# START OF DATA EXCERPTS

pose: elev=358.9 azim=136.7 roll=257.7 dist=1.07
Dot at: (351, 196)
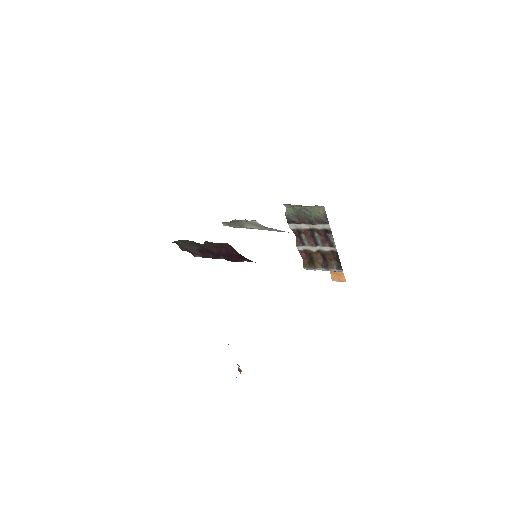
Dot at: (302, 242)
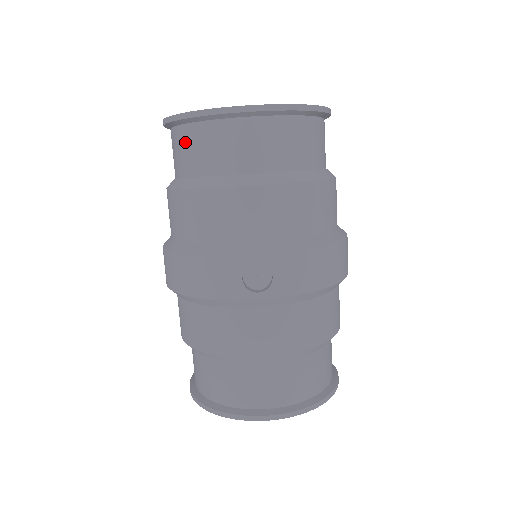
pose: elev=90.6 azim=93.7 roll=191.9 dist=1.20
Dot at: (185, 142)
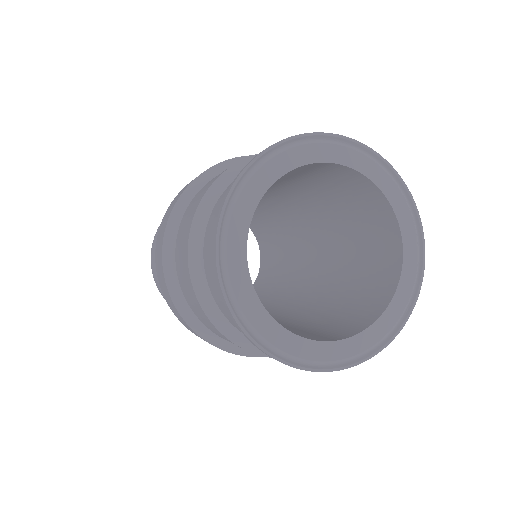
Dot at: occluded
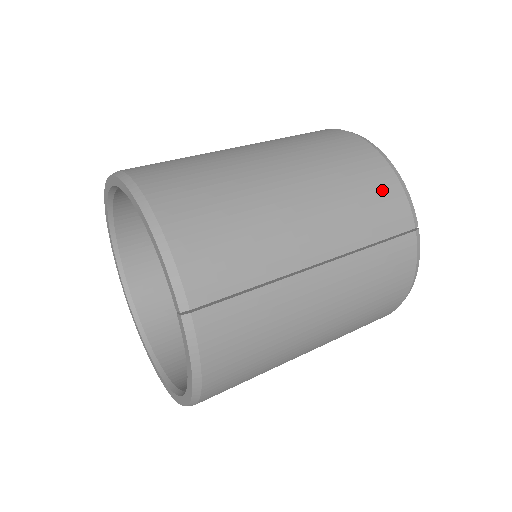
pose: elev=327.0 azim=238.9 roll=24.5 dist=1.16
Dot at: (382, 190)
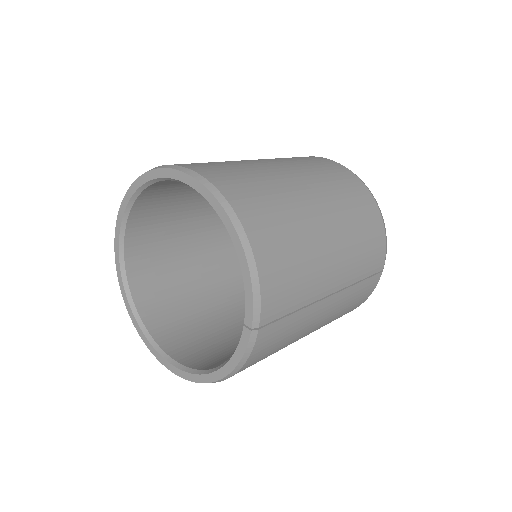
Dot at: (376, 239)
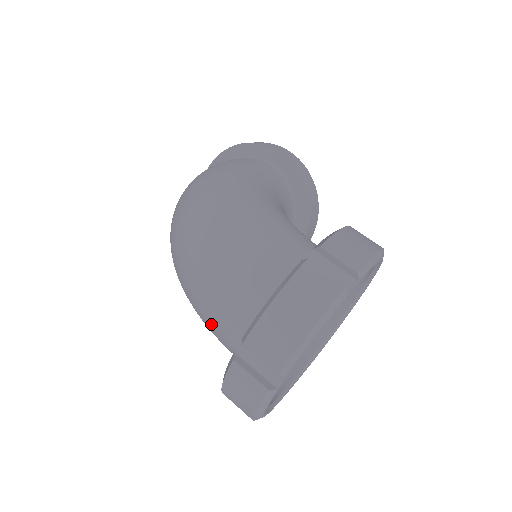
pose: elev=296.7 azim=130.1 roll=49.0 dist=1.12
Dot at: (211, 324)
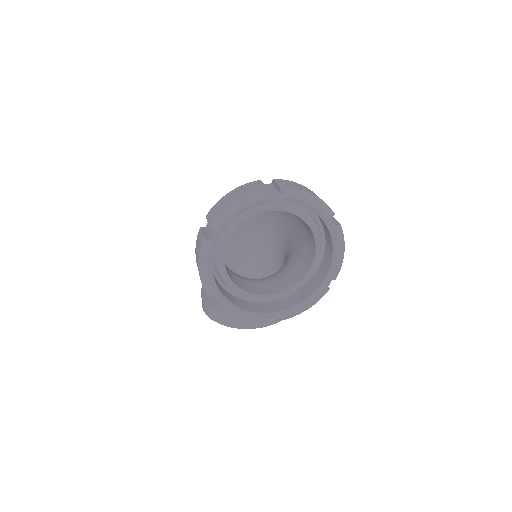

# END OF DATA EXCERPTS

» **WHAT IS ASKED**
Reproduce all the rows above, replacing every "dist" with "distance" and changing nothing else. Leave out the pictures.

» **ANSWER TO THE EXERCISE**
pose: elev=358.9 azim=136.7 roll=257.7 distance=1.07
Dot at: (351, 196)
Dot at: (302, 242)
pose: elev=90.6 azim=93.7 roll=191.9 distance=1.20
Dot at: (185, 142)
Dot at: occluded
pose: elev=327.0 azim=238.9 roll=24.5 distance=1.16
Dot at: (382, 190)
Dot at: (376, 239)
pose: elev=296.7 azim=130.1 roll=49.0 distance=1.12
Dot at: (211, 324)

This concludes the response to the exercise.